Azevedo: O Banco Central tem reagido. Mas, como política monetária tem defasagem, a gente não viu ainda o grosso do impacto da alta dos juros. Esperava-se que a inflação sairia de 11% para 5% neste ano e cairia para 3% em 2023. Agora, muita gente está vendo inflação acima de 8% [a Ibiúna revisou a projeção do IPCA deste ano para 8,4%]. Se for isso, a desinflação terá sido muito pequena, e a maior parte desse movimento terá que acontecer no ano que vem e em 2024, em um ambiente em que o mundo estará caminhando para uma desaceleração e potencial recessão. No Brasil, será o início de um novo governo, que será cobrado politicamente para dar uma série de respostas, inclusive sobre crescimento. Mas essa desinflação tem que acontecer, porque já estaremos indo para o terceiro ano de inflação fora do teto da meta, o que eleva a chance de voltarmos a ter uma inflação persistentemente alta. Essa é uma situação de muita cautela e monitoramento. E ainda tem uma incerteza enorme sobre qual regime fiscal vai prevalecer no Brasil a partir de 2023. Essa é uma fragilidade que dificulta muito o raio de ação do Banco Central.

Valor: Existe espaço para o BC esperar para agir, ou nesse ambiente ele tem que seguir com as altas?

Azevedo: O juro já está em território contracionista, então agora é uma questão de sintonia fina. O que o mercado precifica é que, se precisar subir mais, será num ritmo de 0,5 ponto, e ninguém acha que vai precisar subir a taxa para 15%. Mas provavelmente, terminado o ciclo, o juro vai ter que ficar nesse patamar por muito tempo. A ideia de que, passada a eleição, a taxa começa a cair valia quando estávamos com inflação começando 2023 em 5%. Com inflação em 8%, é outra história.

Valor: As eleições ainda vão trazer muita volatilidade?

Azevedo: A eleição é relevante à medida que você conhece o programa econômico de cada candidato. Tudo o que a gente ouviu até agora do candidato líder das pesquisas não indica uma queda rápida da inflação. Existe uma demanda legítima por mais gastos sociais, de mais crescimento. Mas é importante levar em consideração como será o ponto de partida do governo: inflação alta, forte endividamento e economia com crescimento baixo há muito tempo. Depois da crise, somos um dos países mais endividados do mundo emergente. Um cenário de taxa de crescimento de 1,5%, taxa de refinanciamento da dívida de 5,5% e um volume de dívida de 80% do PIB claramente está demandando um ajuste primário relevante, de 2 a 3 pontos do PIB. Você consegue rodar com essa dívida assim por um tempo, mas isso significa muita incerteza e, com isso, não se consegue melhorar muito o crescimento. Se o ajuste não for feito, a situação pode piorar.

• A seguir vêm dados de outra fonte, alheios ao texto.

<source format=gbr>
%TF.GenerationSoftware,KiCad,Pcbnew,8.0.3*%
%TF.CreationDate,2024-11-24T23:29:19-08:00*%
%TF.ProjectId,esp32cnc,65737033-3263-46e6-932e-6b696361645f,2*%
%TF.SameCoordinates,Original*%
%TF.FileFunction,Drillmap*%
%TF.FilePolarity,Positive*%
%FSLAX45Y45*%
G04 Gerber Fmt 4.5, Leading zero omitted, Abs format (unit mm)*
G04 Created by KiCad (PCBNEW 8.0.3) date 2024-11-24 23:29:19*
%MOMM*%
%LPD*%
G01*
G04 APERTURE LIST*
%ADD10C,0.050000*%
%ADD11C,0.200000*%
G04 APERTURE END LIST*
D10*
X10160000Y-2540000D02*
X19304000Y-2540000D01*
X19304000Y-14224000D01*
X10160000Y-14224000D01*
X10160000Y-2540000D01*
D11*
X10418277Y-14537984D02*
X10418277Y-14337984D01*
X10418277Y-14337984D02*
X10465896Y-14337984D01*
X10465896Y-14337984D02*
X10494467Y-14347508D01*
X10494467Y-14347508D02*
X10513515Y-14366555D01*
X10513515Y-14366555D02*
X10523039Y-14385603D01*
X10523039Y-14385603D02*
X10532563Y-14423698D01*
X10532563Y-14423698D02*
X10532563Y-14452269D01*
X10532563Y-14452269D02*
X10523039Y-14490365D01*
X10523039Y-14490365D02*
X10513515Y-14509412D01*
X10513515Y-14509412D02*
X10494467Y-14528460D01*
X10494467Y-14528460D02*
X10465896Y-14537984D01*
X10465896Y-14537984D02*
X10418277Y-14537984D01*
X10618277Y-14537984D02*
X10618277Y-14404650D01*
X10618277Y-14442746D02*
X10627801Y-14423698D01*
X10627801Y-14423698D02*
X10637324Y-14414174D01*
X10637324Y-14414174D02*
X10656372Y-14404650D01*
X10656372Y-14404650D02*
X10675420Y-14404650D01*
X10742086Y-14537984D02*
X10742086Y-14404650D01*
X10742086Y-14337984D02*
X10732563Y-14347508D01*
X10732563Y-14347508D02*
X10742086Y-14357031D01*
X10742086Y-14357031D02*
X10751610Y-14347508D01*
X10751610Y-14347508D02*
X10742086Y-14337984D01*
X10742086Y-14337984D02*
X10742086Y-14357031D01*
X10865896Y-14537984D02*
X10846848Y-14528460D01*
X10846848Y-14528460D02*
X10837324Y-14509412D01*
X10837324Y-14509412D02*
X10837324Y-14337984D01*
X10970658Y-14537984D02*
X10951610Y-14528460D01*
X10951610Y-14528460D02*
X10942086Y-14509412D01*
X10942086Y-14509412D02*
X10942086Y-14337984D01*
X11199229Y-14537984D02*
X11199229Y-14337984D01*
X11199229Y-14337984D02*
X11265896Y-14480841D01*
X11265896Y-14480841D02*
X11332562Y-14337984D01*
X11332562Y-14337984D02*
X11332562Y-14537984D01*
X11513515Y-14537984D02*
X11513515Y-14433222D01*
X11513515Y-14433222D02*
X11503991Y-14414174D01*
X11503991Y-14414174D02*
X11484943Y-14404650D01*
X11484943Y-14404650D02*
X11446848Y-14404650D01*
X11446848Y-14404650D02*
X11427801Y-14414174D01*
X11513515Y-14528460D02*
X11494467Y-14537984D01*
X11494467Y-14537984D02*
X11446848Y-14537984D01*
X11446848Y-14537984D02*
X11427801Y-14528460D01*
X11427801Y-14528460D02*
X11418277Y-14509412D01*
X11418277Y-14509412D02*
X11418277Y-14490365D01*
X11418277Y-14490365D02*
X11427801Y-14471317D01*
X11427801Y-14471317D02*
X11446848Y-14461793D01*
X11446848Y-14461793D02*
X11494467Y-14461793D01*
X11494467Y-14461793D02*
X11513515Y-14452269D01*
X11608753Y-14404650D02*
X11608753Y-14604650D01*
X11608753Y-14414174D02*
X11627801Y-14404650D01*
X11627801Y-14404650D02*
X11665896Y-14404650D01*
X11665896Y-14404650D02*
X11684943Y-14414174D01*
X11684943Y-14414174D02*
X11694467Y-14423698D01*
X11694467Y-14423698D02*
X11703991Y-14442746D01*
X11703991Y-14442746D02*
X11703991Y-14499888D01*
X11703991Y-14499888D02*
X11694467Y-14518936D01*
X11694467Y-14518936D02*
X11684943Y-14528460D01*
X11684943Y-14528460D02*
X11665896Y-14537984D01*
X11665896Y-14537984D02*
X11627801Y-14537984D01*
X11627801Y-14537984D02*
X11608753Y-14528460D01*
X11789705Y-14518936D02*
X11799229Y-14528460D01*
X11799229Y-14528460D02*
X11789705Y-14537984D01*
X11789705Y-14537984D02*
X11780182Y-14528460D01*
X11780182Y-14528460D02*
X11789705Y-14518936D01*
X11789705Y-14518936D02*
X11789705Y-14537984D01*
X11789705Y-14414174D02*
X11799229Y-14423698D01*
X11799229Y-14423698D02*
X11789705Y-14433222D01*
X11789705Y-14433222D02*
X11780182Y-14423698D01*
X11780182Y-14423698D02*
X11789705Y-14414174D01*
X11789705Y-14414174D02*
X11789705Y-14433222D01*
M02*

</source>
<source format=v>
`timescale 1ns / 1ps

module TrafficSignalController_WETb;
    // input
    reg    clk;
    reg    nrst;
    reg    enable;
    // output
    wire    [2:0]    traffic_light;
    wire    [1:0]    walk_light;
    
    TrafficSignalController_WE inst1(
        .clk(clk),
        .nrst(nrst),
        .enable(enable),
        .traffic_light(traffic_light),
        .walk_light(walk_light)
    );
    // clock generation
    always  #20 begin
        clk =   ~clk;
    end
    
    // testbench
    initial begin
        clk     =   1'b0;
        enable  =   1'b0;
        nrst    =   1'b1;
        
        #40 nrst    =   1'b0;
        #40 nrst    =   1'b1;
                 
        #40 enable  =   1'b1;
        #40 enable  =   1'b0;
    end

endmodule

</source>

Valor: A expansão fiscal vai ser um problema daqui para frente?

Azevedo: O problema não é tanto a expansão fiscal que virá, mas a que já foi houve, e que não foi feita para um mundo de taxa de juros real positiva. Financiar uma dívida elevada a juro zero não era um problema. Com juro real positivo, em alguns casos muito positivo, a carga de juros aumenta, em um momento em que você tem aumento da desigualdade, demanda por mais gastos militares e transição climática. E em um momento em que o “zeitgeist” [espírito do tempo] não é muito favorável.

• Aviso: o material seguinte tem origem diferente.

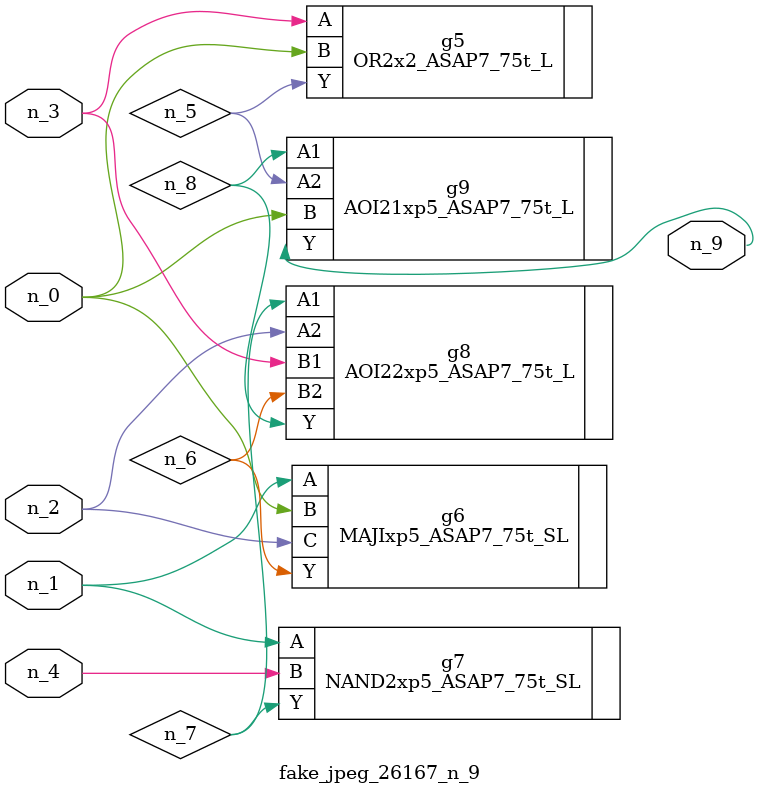
<source format=v>
module fake_jpeg_26167_n_9 (n_3, n_2, n_1, n_0, n_4, n_9);

input n_3;
input n_2;
input n_1;
input n_0;
input n_4;

output n_9;

wire n_8;
wire n_6;
wire n_5;
wire n_7;

OR2x2_ASAP7_75t_L g5 ( 
.A(n_3),
.B(n_0),
.Y(n_5)
);

MAJIxp5_ASAP7_75t_SL g6 ( 
.A(n_1),
.B(n_0),
.C(n_2),
.Y(n_6)
);

NAND2xp5_ASAP7_75t_SL g7 ( 
.A(n_1),
.B(n_4),
.Y(n_7)
);

AOI22xp5_ASAP7_75t_L g8 ( 
.A1(n_7),
.A2(n_2),
.B1(n_3),
.B2(n_6),
.Y(n_8)
);

AOI21xp5_ASAP7_75t_L g9 ( 
.A1(n_8),
.A2(n_5),
.B(n_0),
.Y(n_9)
);


endmodule
</source>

Valor: Parece uma grande encruzilhada…

Azevedo: E tem uma outra questão importante que é saber qual será o suporte da população ao combate à inflação. É sabido que um dos fatores que mais aumentam a desigualdade é a inflação, em particular a de alimentos, que pressiona muito mais nas famílias de baixa renda. Se a inflação persistir, aumenta a desigualdade. Mas o combate à inflação, em um primeiro momento, aumenta o desemprego, o que exacerba a desigualdade. Então, em uma sociedade que meritoriamente tem uma preocupação maior com desigualdade, esse é um desafio particularmente grande. Haverá suporte da sociedade para trazer a inflação para baixo? Esse é um capítulo importante da história de 2023 e 2024, e não só no Brasil. Vale lembrar que a Primavera Árabe foi, em larga medida, provocada pelo aumento de preço de comida. Até agora, os preços dos alimentos subiram, e você ainda tinha oferta relevante. Agora, você tem disrupções grandes de cadeias importantes, o que exacerba essa questão.